### [Aim of the exercise]
In the records below, which lines include "worn"? Copy them.

-=-=-=-=-

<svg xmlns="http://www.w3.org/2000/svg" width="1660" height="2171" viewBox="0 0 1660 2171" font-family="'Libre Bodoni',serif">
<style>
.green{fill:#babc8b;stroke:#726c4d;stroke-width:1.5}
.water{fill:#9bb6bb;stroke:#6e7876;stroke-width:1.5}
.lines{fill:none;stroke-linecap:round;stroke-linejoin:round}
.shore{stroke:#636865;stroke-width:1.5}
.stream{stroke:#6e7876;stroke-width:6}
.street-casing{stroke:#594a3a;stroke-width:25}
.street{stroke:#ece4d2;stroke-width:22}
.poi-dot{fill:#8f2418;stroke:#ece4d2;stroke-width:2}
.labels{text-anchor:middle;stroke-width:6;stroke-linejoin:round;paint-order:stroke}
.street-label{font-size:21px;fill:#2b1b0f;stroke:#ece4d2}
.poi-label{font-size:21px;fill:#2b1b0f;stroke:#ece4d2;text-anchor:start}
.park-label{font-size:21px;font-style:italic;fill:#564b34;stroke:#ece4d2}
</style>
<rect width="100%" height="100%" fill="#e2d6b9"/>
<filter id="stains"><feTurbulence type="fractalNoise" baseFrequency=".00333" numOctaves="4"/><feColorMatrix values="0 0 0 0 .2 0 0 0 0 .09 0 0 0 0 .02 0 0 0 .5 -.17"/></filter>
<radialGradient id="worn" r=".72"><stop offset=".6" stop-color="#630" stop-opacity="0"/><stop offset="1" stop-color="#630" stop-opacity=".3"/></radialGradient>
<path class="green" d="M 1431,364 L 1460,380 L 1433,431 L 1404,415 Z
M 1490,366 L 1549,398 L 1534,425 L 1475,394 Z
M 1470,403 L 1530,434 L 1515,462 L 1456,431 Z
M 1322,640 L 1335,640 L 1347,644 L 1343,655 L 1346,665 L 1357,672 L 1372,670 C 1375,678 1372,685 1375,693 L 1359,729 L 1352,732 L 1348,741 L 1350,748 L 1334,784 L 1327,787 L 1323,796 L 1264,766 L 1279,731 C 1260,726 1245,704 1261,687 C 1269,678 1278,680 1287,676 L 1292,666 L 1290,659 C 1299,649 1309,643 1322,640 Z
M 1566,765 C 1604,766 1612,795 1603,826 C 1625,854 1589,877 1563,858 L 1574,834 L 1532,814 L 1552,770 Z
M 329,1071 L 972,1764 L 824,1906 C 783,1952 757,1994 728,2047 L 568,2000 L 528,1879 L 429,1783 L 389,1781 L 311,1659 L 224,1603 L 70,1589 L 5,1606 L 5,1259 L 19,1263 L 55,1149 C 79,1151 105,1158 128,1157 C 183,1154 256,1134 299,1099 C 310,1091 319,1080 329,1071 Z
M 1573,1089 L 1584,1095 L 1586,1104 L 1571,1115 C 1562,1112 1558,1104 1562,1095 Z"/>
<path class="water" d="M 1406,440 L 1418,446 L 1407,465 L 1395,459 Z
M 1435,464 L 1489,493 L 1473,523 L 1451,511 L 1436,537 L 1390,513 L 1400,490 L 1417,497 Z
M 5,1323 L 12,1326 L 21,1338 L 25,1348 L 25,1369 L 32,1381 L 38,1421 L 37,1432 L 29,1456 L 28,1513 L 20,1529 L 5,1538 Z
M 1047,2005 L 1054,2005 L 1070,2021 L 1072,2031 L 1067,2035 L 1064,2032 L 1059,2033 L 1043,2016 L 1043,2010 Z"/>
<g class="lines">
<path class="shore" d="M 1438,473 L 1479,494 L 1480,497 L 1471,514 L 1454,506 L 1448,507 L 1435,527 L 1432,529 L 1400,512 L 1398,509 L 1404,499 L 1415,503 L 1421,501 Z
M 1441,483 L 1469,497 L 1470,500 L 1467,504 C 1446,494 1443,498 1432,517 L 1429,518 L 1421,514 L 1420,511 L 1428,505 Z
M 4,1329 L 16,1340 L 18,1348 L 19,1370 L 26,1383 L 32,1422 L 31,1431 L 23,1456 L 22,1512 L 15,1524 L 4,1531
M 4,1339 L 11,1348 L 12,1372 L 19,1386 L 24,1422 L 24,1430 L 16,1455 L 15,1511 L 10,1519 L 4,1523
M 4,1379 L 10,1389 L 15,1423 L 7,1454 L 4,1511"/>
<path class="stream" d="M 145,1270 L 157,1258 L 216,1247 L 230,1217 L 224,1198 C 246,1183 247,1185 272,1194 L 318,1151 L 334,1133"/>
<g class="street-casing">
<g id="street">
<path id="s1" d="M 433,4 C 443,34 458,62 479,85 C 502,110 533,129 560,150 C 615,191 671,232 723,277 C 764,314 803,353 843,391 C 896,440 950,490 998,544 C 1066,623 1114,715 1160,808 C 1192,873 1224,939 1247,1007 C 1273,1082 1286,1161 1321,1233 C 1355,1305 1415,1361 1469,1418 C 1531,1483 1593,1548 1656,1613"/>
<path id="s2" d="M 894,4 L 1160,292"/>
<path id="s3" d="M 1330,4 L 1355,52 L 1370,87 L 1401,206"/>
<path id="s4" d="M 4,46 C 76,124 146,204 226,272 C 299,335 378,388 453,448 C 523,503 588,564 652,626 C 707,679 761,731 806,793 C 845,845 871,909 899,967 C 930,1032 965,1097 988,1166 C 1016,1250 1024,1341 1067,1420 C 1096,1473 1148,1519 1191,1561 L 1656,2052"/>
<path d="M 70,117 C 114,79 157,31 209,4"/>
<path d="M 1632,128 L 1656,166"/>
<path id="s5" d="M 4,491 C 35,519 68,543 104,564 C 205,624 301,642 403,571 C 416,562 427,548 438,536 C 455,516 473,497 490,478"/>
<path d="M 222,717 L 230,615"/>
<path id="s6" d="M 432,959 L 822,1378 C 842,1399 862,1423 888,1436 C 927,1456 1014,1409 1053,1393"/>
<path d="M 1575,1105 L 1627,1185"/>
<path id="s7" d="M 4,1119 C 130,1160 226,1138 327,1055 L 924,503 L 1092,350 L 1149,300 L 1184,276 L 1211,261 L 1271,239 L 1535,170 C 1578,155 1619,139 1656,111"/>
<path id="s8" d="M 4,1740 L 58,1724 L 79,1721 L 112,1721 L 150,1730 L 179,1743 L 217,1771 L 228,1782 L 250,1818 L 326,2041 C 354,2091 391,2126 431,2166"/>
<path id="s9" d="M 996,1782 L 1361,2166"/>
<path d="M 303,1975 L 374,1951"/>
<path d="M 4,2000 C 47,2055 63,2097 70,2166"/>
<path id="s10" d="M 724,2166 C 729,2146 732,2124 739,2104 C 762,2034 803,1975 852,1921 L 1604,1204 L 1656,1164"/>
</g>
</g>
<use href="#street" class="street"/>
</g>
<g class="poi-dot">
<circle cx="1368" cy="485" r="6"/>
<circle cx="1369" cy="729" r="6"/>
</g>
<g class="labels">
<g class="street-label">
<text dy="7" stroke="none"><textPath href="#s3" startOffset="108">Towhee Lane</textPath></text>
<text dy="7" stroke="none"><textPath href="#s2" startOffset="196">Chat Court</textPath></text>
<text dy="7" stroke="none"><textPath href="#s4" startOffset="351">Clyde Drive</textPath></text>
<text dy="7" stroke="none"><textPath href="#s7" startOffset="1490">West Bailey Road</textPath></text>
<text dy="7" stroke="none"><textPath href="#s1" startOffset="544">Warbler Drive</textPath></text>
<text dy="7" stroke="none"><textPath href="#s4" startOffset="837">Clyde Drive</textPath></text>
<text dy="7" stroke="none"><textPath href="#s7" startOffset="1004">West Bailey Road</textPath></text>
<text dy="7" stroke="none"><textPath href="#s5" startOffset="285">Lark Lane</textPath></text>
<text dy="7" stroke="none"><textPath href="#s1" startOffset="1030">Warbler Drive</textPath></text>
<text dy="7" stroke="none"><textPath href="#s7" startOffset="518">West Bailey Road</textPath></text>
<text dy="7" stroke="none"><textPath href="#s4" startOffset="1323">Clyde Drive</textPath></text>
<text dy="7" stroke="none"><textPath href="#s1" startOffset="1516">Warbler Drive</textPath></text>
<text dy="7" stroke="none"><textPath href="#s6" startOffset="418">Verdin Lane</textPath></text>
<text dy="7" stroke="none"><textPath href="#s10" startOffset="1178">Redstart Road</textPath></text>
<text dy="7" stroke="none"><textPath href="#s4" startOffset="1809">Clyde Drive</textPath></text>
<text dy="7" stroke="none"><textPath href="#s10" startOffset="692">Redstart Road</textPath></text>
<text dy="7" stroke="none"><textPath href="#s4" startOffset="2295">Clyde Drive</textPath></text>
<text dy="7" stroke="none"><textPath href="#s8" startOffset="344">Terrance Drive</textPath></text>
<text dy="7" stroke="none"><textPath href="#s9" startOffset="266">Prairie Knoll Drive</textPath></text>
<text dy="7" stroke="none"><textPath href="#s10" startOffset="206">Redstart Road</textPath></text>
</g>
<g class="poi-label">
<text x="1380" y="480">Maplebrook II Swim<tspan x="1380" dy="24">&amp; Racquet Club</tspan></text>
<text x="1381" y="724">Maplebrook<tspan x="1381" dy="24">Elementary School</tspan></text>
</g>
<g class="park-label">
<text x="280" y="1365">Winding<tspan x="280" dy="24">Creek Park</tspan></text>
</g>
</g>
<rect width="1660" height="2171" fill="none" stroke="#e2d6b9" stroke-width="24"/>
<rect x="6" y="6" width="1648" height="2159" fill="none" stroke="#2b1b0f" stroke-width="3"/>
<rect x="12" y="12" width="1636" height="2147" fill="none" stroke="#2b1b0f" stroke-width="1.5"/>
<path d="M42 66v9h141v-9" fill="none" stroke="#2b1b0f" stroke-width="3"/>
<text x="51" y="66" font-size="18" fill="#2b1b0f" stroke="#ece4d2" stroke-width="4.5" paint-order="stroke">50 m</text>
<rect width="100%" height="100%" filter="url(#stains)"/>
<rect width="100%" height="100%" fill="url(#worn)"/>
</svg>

-=-=-=-=-

### [Your solution]
<radialGradient id="worn" r=".72"><stop offset=".6" stop-color="#630" stop-opacity="0"/><stop offset="1" stop-color="#630" stop-opacity=".3"/></radialGradient>
<rect width="100%" height="100%" fill="url(#worn)"/>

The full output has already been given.